Growth of g-C3N4 on mesoporous TiO2 spheres with high photocatalytic activity under visible light irradiation

Abstract

Growth of graphitic carbon nitride on mesoporous TiO2 spheres with well-controlled structures was achieved by melt-infiltrating dicyandiamide (DICY). The molten DICY diffused into the porous structure of TiO2, and g-C3N4 was produced inside the mesopores formed by packing of TiO2 nanoparticles at higher temperature, resulting in a better fused g-C3N4-TiO2 heterostructure. The formation of a strong interfacial connection between TiO2 and g-C3N4 by this preparation method greatly improved the separation efficiency of photo-generated electrons and holes. TiO2/g-C3N4 composites exhibited much higher photocatalytic activity than TiO2 and g-C3N4 towards the degradation of Rhodamine B under both UV light and UV–vis light irradiation.
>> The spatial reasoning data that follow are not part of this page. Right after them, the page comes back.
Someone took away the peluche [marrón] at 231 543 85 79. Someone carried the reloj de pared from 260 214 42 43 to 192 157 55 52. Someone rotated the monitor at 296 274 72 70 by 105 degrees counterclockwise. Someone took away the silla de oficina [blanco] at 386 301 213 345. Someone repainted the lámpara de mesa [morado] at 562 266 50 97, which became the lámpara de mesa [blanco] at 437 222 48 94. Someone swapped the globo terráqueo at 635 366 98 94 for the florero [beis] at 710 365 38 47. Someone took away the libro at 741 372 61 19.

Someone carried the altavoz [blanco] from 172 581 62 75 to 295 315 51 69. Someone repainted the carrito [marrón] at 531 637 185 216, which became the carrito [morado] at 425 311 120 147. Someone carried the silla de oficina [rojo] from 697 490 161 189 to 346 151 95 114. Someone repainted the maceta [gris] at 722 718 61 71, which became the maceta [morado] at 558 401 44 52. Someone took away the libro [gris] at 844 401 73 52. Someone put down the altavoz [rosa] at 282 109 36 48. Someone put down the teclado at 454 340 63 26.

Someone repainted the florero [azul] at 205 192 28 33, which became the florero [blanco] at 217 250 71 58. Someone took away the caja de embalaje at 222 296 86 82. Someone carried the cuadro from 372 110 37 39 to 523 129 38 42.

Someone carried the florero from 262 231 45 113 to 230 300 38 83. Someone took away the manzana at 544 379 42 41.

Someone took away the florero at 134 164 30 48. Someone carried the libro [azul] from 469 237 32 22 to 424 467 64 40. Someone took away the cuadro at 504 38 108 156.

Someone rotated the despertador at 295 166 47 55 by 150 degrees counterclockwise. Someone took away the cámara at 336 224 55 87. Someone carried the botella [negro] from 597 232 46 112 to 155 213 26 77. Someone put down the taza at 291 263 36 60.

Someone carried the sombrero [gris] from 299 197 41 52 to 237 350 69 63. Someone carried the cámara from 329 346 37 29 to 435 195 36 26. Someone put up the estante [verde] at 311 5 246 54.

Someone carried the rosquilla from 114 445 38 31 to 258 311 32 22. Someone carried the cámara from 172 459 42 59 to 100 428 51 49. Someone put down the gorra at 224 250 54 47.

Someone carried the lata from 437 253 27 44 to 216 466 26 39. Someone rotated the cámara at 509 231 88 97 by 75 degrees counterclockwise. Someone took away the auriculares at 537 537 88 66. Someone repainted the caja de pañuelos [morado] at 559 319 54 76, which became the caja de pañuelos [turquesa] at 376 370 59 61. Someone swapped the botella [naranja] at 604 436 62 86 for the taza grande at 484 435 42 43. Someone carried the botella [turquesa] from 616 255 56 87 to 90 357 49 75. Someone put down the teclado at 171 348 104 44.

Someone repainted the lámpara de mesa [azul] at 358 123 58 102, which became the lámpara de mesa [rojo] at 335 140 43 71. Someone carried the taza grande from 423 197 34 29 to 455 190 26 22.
The heterostructured combination provided a synergistic photocatalytic activity through an efficient electron transfer process. Based on the experimental results, a possible mechanism for the improved photocatalytic performance was proposed. The factors affecting the photocatalytic activity were also discussed based on the result of structure analysis, optical and photoelectric characteristics, and photocatalytic reactions.